> Work order:
In the records below, print the lines verbatim, starting with the line that contains "LOKALIZACJA OSIEDLA" and going on through the line that contains "REALIZOWANE PROJEKTY".

Stored data entries
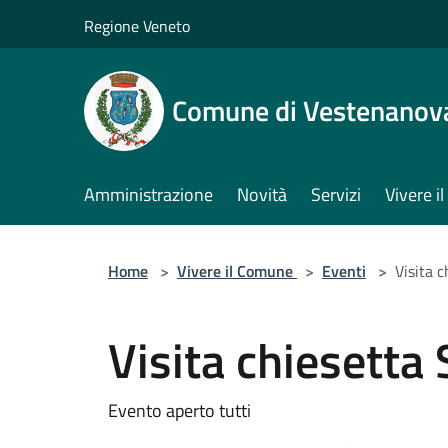
Salta al contenuto principale
Regione Veneto
Comune di Vestenanov
Amministrazione
Novità
Servizi
Vivere 
Home
>
Vivere il Comune
>
Eventi
>
Visita 
Visita chiesetta
Evento aperto tutti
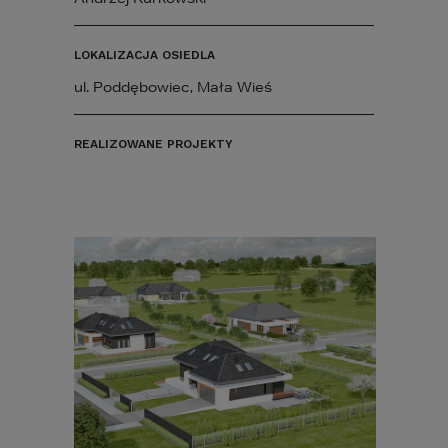
LOKALIZACJA OSIEDLA
ul. Poddębowiec, Mała Wieś
REALIZOWANE PROJEKTY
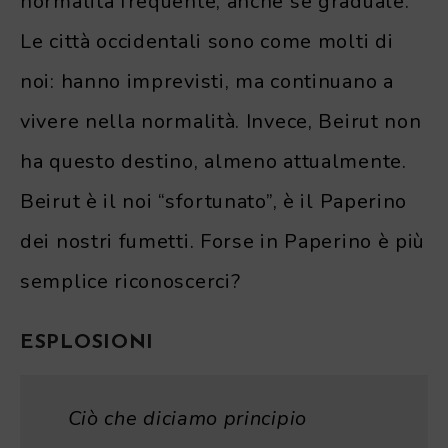
normalità frequente, anche se graduale.
Le città occidentali sono come molti di
noi: hanno imprevisti, ma continuano a
vivere nella normalità. Invece, Beirut non
ha questo destino, almeno attualmente.
Beirut è il noi “sfortunato”, è il Paperino
dei nostri fumetti. Forse in Paperino è più
semplice riconoscerci?
ESPLOSIONI
Ciò che diciamo principio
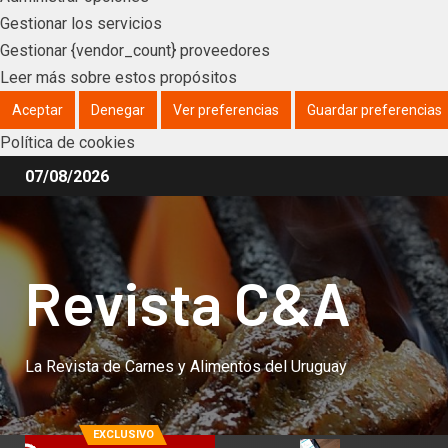
Gestionar los servicios
Gestionar {vendor_count} proveedores
Leer más sobre estos propósitos
Aceptar
Denegar
Ver preferencias
Guardar preferencias
Política de cookies
07/08/2026
Revista C&A
La Revista de Carnes y Alimentos del Uruguay
EXCLUSIVO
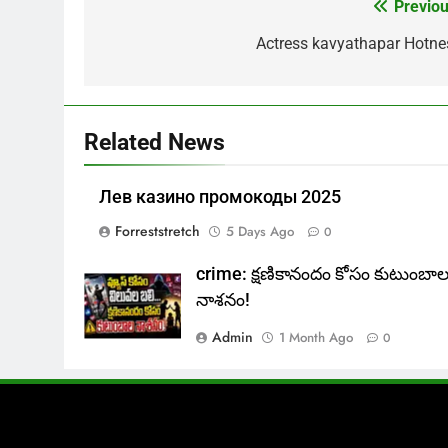
Previou
Post
navigation
Actress kavyathapar Hotne
Related News
Лев казино промокоды 2025
Forreststretch
5 Days Ago
0
crime: క్షణికానందం కోసం కుటుంబా
నాశనం!
Admin
1 Month Ago
0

> Your response:
LOKALIZACJA OSIEDLA
ul. Poddębowiec, Mała Wieś
REALIZOWANE PROJEKTY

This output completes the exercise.